§ Brief
Copy every line from the records below that holds the word "Godz".
################
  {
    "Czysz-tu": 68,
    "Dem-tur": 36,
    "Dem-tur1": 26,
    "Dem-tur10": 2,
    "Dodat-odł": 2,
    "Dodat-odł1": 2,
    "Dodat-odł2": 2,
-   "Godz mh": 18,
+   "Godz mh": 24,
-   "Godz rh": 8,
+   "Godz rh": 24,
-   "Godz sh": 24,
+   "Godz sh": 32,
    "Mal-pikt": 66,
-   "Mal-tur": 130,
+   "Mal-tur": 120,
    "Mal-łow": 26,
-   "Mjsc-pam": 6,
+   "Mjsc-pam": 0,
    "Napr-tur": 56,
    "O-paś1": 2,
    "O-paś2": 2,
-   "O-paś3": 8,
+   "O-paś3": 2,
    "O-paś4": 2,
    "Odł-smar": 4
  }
################
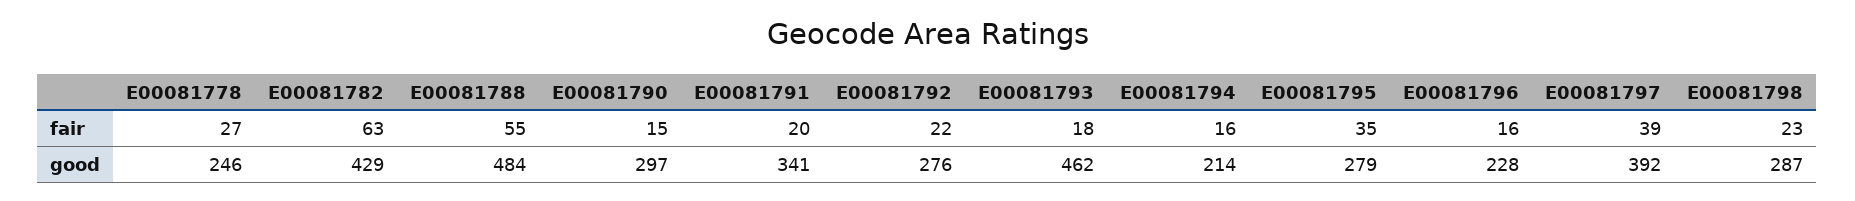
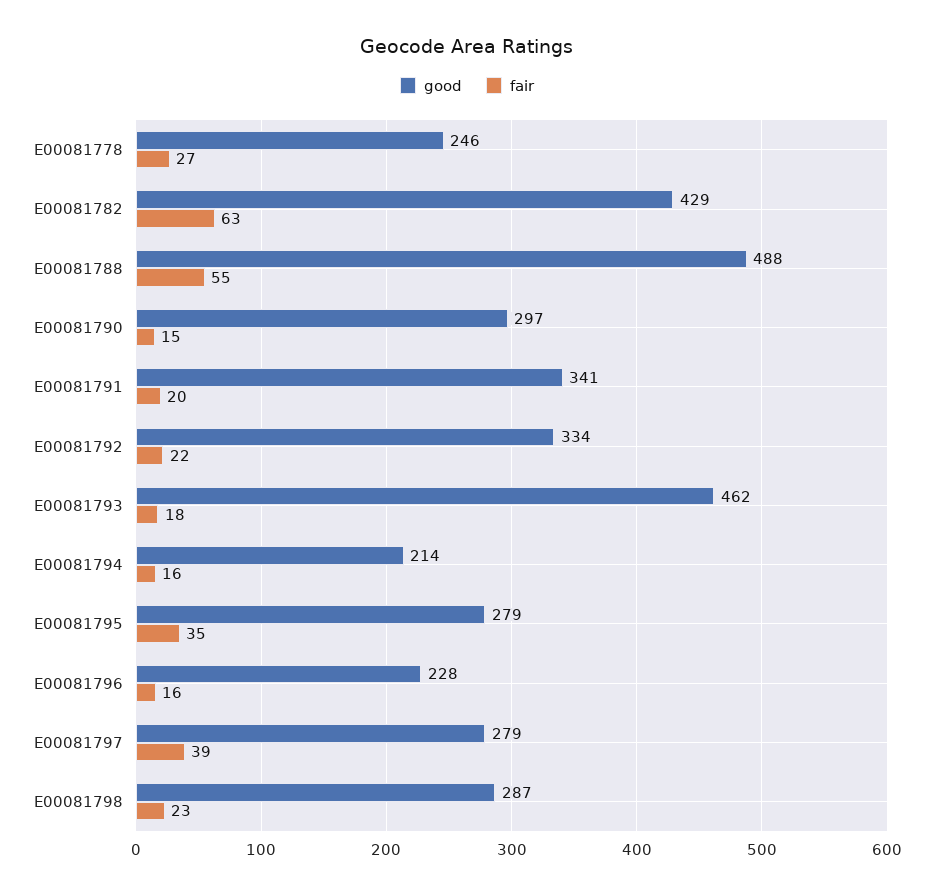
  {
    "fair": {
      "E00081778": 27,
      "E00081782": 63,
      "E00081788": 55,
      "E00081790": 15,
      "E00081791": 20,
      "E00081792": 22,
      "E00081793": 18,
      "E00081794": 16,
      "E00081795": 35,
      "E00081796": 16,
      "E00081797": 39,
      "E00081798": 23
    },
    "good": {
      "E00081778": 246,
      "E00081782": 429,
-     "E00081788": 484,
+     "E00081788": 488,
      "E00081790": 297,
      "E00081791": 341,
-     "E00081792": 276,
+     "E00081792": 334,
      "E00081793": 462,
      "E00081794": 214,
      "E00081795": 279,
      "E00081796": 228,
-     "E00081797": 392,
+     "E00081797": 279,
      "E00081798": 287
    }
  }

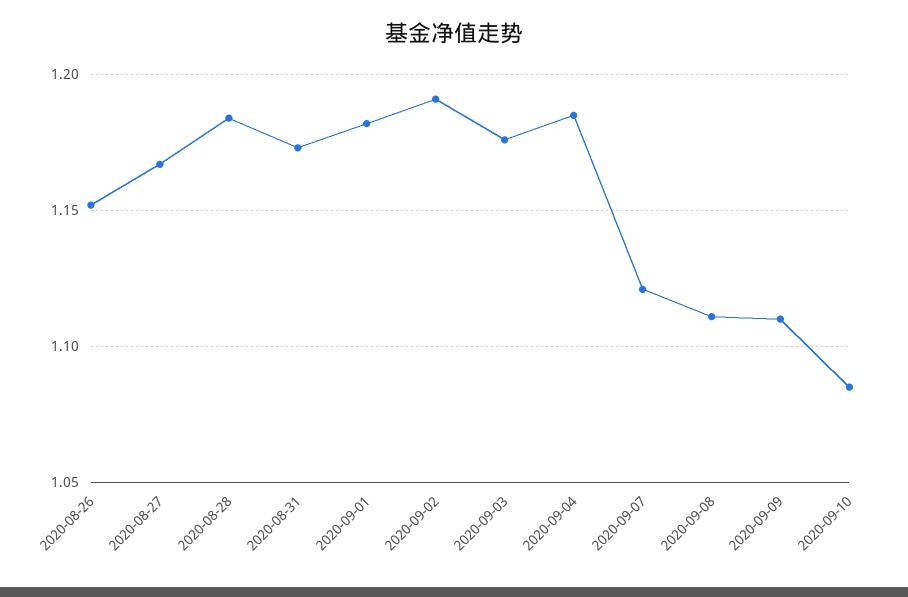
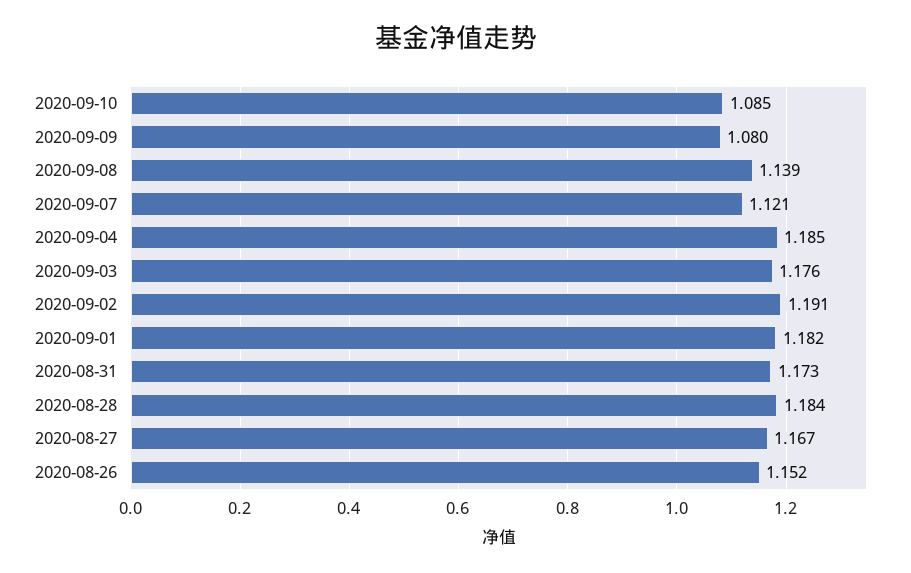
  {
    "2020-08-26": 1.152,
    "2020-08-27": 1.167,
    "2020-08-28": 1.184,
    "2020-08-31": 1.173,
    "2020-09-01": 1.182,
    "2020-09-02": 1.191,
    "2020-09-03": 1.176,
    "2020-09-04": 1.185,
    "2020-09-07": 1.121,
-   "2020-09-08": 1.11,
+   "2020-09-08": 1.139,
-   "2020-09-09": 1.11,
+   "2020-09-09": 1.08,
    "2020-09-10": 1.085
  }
################
§ Answer below
-   "Godz mh": 18,
+   "Godz mh": 24,
-   "Godz rh": 8,
+   "Godz rh": 24,
-   "Godz sh": 24,
+   "Godz sh": 32,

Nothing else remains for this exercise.